Zack hadn’t asked her any questions; he just sat in the chair that the nurse had brought in for him. She had asked him to talk, talk about anything, and just make a lot of noise. She wouldn’t panic as much with something to distract her from anything happening outside her dank little room.
Someone had dropped a tray somewhere down the corridor and Angela let out a muffled scream. She clapped a hand on her mouth (which had hurt like hell) and had started to shake. Zack had been a little shocked by this, in the middle of a lecture on calcification. He scooted his chair closer to her bed and took her hand, the one attached to the fractured wrist (“technically it’s a distal radius fracture” Zack had informed her), very gently, and held it for a moment. While it was comforting, it didn’t change why she was in this hospital room. It didn’t change anything. All it meant was that Zack was holding her hand, a hand attached to a broken wrist. One that had been summarily slammed on to a sink ledge when she had scratched the shit out of-
Angela gasped. She hadn’t remembered that part. In fact, she hadn’t remembered anything. The nurse had explained that the head injury could be at fault or that she could be suffering from post-traumatic memory loss. The last thing Angela could remember before seeing Zack on the street was leaving the Jeffersonian. But the thing was, it hadn’t been that day. She could remember wearing different clothes then the ones she had gone out in. She had asked Zack about this and he had squinted, wracking his brain for an answer. She told him about the clothes she had been wearing and he sat for a moment, thinking. “Three days ago,” he had finally said. “You were wearing that three days ago.”

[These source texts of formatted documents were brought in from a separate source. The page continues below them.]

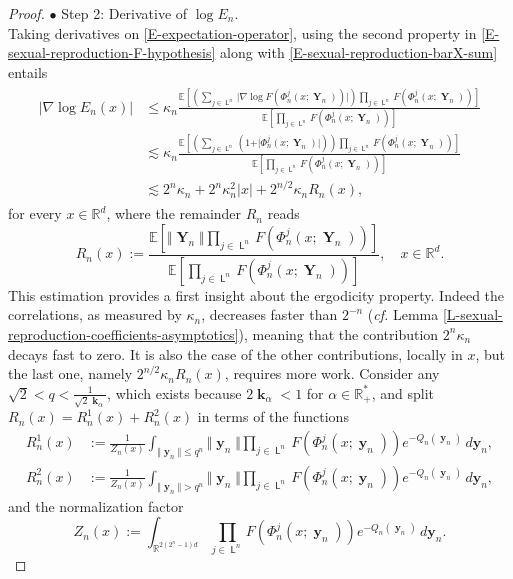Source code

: \documentclass[reqno]{amsart}
\DeclareMathOperator{\Leaves}{\mathsf{L}}
\DeclareMathOperator{\bk}{\boldsymbol{k}}
\DeclareMathOperator{\by}{\mathbf{y}}
\DeclareMathOperator{\bY}{\mathbf{Y}}
\numberwithin{equation}{section}
\begin{document}
{\begin{proof}
$\bullet$ {\sc Step 2}: Derivative of $\log E_n$.\\
Taking derivatives on \eqref{E-expectation-operator}, using the second property in \eqref{E-sexual-reproduction-F-hypothesis} along with \eqref{E-sexual-reproduction-barX-sum} entails
\begin{align}\label{E-sexual-reproduction-log-derivative-an}
\begin{aligned}
\left\vert \nabla \log E_n(x)\right\vert& \leq \kappa_n\frac{\mathbb{E}\left[\left(\sum_{j\in \Leaves^n}\vert \nabla\log F(\Phi^j_n(x;\bY_n))\vert\right)\prod_{j\in \Leaves^n}F(\Phi^j_n(x;\bY_n))\right]}
{\mathbb{E}\left[\prod_{j\in \Leaves^n}F(\Phi^j_n(x;\bY_n))\right]}\\
&\lesssim\kappa_n\frac{\mathbb{E}\left[\left(\sum_{j\in \Leaves^n}(1+\vert \Phi^j_n(x;\bY_n)\vert)\right)\prod_{j\in \Leaves^n}F(\Phi^j_n(x;\bY_n))\right]}{\mathbb{E}\left[\prod_{j\in \Leaves^n}F(\Phi^j_n(x;\bY_n))\right]}\\ 
&\lesssim 2^n\kappa_n+2^n\kappa_n^2\vert x\vert+2^{n/2}\kappa_n R_n(x),
\end{aligned}
\end{align}
for every $x\in \mathbb{R}^d$, where the remainder $R_n$ reads
$$R_n(x):=\frac{\mathbb{E}\left[\Vert \bY_n\Vert\prod_{j\in \Leaves^n} F(\Phi^j_n(x;\bY_n))\right]}{\mathbb{E}\left[\prod_{j\in \Leaves^n} F(\Phi^j_n(x;\bY_n))\right]},\quad x\in \mathbb{R}^d.$$
This estimation provides a first insight about the ergodicity property. Indeed the correlations, as measured by $\kappa_n$, decreases faster than $2^{-n}$ ({\em cf.} Lemma \ref{L-sexual-reproduction-coefficients-asymptotics}), meaning that the contribution $2^n \kappa_n$ decays fast to zero. It is also the case of the other contributions, locally in $x$, but the last one, namely $2^{n/2}\kappa_n R_n(x)$, requires more work.
Consider any $\sqrt{2}<q<\frac{1}{\sqrt{2}\bk_\alpha}$, which exists because $2\bk_\alpha<1$ for $\alpha\in \mathbb{R}_+^*$, and split $R_n(x)=R_n^1(x)+R_n^2(x)$ in terms of the functions
\begin{align}
R_n^1(x)&:=\frac{1}{Z_n(x)}\int_{\Vert \by_n\Vert\leq q^n} \Vert \by_n\Vert\prod_{j\in \Leaves^n}F(\Phi^j_n(x;\by_n)) e^{-Q_n(\by_n)}\,d\mathbf{y}_n,\label{E-sexual-reproduction-b1}\\
R_n^2(x)&:=\frac{1}{Z_n(x)}\int_{\Vert \by_n\Vert> q^n} \Vert \by_n\Vert\prod_{j\in \Leaves^n}F(\Phi^j_n(x;\by_n)) e^{-Q_n(\by_n)}\,d\mathbf{y}_n,\label{E-sexual-reproduction-b2}
\end{align}
and the normalization factor
\begin{equation}\label{E-sexual-reproduction-ZA}
Z_n(x):=\int_{\mathbb{R}^{2(2^n-1)d}}\prod_{j\in \Leaves^n}F(\Phi^j_n(x;\by_n))e^{-Q_n(\by_n)}\,d\mathbf{y}_n.
\end{equation}


\end{proof}}
\end{document}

This had shocked her. Three days?
“What is it?” She looked up to see Zack staring at her, his eyes wide.
“I remembered something. Something about earlier tonight.”
He looked at her expectantly. “I was in a bathroom,” she said. “There was a sink. He had me…he had me bent over the sink. I scratched his face to get him away from me. He slammed my wrist into the sink ledge.”
“If you scratched him,” Zack began excitedly, “his skin could still be under your nails. I could take it back to the Jeffersonian and-”
“No!” Angela had almost shouted. The smile died off of Zack’s face. “Why not? I don’t-”
“Zack,” Angela heaved a sigh. “I don’t want anyone at work to know about this. In an ideal situation, I wouldn’t even tell you. But you found me and that’s just the way it is. You know. And I know. And the police are going to know. But that’s it. No one else.”
Zack immediately replied with “I don’t understand, why wouldn’t you tell anyone? I thought that Dr. Brennan was your friend? What-”
Angela cut him off. “Zack. You couldn’t understand.”
“But I have an IQ of 190, there’s almost nothing-”
“Just…just trust me. I don’t want you to say anything to anyone. Promise.”
“But-”
“Promise!”
Zack nodded. He was looking down at the floor, something Angela had noticed him doing whenever he felt incompetent or that he was completely out of his element. She suddenly felt terrible. He’d only been trying to help. But she imagined the looks of pity; Hodgins’ and Booth’s anger, Brennan’s attempts at comforting her, Goodman insisting she take time off to “deal”.
She didn’t want to deal. She just wanted her life to go back to the way it had been. She’d have to come up with something that would explain away her injuries (a fall? Would anything explain it with a forensic anthropologist in her presence?). She would swear Zack to secrecy.
Everything will be exactly the way it was, she thought. But she knew, in her heart of hearts, that that would never happen.